## PROMPT A
From the excerpt on cache optimization research, copy word for word the stretch from "Threads co-running on" through "setting their affinities.".
## PROMPT B
Using the excerpt on cache optimization research, answer each question briefly:
(i) Which three libraries are named as implementing dense linear algebra operations in a cache conscious way?
(ii) What operating system technique do software approaches use to separate the cache space of different running threads?
(iii) How do scientific applications, in most cases, map threads to computing cores?

## EXCERPT
Content starts

Our work is related to the following research areas: cache conscious program design and library design to improve the productivity of parallel programming and efficiency of parallel programs, cache partitioning to provide each of the running threads with a chunk of dedicated cache space to avoid interference from other co-running threads, and sophisticated scheduling policies for multicore or SMT (Simultaneous MultiThreading) processors to co-schedule threads that can efficiently use the shared resources in multicore/SMT processors. 5.1

Cache Conscious Program Design and Library Design

As a major method to improve application performance in high performance computing, restructuring algorithms and programs to make an efficient use of CPU caches has been intensively studied [5, 12, 20, 28, 30, 32]. Common techniques exploit data access locality by rearranging computing operations to improve temporal

locality, such as strip mining [28], loop interchange, blocking [12], or reorganizing data layout for better spacial locality [5]. Libraries that implement dense linear algebra operations in a cache conscious way, such as BLAS [3], LAPACK [2], and ATLAS [29], have been extensively used for performance programming. However, the approaches above are designed for single-core systems, and cannot address the cache contention and pollution problems in shared caches on multicore processors. Addressing these problems requires a high degree of synergy between the programs themselves and different system components. ULCC provides programmers with an easy-to-use interface to address the problems effectively, while it hides and takes over the tasks of dealing with complex structures and operations from the users. There are other libraries or runtime systems that facilitate parallel programming, such as PVM and MPI. However, they don’t handle cache optimizations. ULCC can be an important supplement to them. 5.2

Cache Partitioning

Cache partitioning has been confirmed to be an effective approach to address cache contention and pollution problems. Various hardware cache partitioning solutions have been proposed, which allocate a chunk of dedicated cache space (partition) for each running thread and dynamically adjust the sizes of the partitions according to the cache requirements of the threads [10, 17, 21, 24]. Due to the extra complexity and chip overhead to implement cache partitioning in hardware, hardware supported cache partitioning has not been available in commercial multicore processors. Thus several studies use software approaches to separate the cache space used by different running threads with the page coloring technique in operating systems [14–16, 25, 34]. Recent research results have confirmed that separating cache space used by data with different localities reduces cache misses because it avoids cache pollution incurred by weak locality data [18, 23]. However, there are no facilities for programmers to use to control directly the cache space allocation among the data structures in a program. Existing work focuses on automatically detecting access patterns with profiling or with hardware support, and lacks enough flexibility needed by programmers to leverage their insightful understanding of the program to enforce the cache allocation they desire. In addition, existing work focuses on single node system and relies on heavy modification of operating system key components. Their solutions cannot be portably used in existing high performance computing environments. Thus a portable and flexible facility like ULCC addresses this concern to enable programmers to exploit fully the benefits from optimizing cache space allocation. 5.3

Multicore/SMT-aware Scheduling

Threads co-running on an SMT or a multicore processor share and compete for the shared resources on the processor such as functional units, shared caches, and memory bus. How the shared resources can be efficiently used becomes a critical issue. As one of the major approaches to address this issue, scheduling has been focused on by a large number of papers [4, 7, 11, 22, 26, 35]. These papers focus on general systems such as desktop systems and server systems where scheduling plays an important role. However, scientific applications usually require only basic scheduling functions, and in most cases, for better performance scientific applications statically map threads to computing cores by setting their affinities.

Content ends

(Items stored in a collection)
Content starts

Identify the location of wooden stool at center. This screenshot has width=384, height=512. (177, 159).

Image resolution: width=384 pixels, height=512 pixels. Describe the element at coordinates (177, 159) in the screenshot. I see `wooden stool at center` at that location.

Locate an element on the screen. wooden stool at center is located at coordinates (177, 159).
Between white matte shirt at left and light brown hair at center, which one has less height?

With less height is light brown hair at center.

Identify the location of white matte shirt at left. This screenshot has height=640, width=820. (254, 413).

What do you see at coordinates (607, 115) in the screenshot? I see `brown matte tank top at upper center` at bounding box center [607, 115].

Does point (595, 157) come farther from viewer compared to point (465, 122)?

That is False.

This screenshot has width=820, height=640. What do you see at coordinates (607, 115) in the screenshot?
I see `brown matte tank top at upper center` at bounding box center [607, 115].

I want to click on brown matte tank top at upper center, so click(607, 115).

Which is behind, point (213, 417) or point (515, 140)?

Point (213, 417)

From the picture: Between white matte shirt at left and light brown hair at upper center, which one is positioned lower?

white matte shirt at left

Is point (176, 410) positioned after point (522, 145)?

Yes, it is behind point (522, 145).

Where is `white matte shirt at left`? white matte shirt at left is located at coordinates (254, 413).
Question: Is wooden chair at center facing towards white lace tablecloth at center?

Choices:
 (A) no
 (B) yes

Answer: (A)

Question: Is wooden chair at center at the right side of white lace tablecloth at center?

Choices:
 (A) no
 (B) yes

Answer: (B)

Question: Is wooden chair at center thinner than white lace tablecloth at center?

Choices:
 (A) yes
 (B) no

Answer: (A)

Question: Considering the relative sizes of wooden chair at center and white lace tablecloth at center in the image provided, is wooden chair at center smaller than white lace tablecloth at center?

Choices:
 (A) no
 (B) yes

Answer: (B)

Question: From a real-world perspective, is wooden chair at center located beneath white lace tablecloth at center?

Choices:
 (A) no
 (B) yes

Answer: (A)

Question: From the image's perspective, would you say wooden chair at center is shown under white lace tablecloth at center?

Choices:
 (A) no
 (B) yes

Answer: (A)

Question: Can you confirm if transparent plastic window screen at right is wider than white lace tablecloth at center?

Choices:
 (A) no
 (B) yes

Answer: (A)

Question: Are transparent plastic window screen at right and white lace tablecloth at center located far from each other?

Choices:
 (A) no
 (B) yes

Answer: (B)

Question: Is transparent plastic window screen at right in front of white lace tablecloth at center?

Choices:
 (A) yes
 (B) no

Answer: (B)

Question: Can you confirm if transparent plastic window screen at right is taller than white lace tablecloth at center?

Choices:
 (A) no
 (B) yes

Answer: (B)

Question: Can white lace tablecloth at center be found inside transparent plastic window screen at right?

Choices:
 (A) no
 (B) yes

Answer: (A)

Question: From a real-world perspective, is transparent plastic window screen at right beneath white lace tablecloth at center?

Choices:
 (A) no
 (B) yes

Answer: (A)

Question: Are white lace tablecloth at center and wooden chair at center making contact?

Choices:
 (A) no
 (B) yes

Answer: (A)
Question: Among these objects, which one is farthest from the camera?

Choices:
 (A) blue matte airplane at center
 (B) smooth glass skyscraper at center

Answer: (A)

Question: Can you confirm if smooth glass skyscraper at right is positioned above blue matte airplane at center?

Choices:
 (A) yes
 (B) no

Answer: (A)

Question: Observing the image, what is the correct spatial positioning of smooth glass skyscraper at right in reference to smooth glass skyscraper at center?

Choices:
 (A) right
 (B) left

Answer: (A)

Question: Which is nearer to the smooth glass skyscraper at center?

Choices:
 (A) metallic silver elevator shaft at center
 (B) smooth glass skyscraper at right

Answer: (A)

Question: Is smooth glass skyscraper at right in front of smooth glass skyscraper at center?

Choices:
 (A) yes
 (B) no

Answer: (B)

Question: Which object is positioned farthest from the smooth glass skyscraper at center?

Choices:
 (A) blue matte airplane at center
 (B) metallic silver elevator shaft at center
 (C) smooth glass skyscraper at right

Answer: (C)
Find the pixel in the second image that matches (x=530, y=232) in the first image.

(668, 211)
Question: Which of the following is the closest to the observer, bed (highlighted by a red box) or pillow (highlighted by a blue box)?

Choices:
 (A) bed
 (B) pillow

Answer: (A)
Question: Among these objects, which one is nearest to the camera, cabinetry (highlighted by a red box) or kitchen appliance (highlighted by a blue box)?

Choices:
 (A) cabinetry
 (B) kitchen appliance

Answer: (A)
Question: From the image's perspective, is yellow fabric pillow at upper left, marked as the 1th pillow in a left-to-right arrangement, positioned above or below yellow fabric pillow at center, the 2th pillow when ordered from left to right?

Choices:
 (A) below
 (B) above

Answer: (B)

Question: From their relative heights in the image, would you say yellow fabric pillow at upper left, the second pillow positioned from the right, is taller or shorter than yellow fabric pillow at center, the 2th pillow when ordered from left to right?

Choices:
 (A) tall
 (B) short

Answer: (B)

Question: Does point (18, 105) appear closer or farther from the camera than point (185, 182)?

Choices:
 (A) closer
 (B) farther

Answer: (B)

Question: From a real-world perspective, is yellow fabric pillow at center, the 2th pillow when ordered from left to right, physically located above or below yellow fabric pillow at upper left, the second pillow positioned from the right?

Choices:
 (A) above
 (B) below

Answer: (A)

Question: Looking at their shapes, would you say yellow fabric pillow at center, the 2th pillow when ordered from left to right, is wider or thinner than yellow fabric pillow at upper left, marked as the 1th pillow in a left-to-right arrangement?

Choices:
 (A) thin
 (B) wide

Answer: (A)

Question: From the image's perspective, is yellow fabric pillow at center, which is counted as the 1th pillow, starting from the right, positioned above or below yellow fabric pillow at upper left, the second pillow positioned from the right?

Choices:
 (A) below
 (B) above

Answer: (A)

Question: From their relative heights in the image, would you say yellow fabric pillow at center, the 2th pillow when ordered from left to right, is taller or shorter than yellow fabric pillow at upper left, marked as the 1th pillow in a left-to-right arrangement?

Content ends

## RESPONSE A
Threads co-running on an SMT or a multicore processor share and compete for the shared resources on the processor such as functional units, shared caches, and memory bus. How the shared resources can be efficiently used becomes a critical issue. As one of the major approaches to address this issue, scheduling has been focused on by a large number of papers [4, 7, 11, 22, 26, 35]. These papers focus on general systems such as desktop systems and server systems where scheduling plays an important role. However, scientific applications usually require only basic scheduling functions, and in most cases, for better performance scientific applications statically map threads to computing cores by setting their affinities.

## RESPONSE B
(i) BLAS, LAPACK, and ATLAS
(ii) Page coloring
(iii) They map them statically by setting their affinities.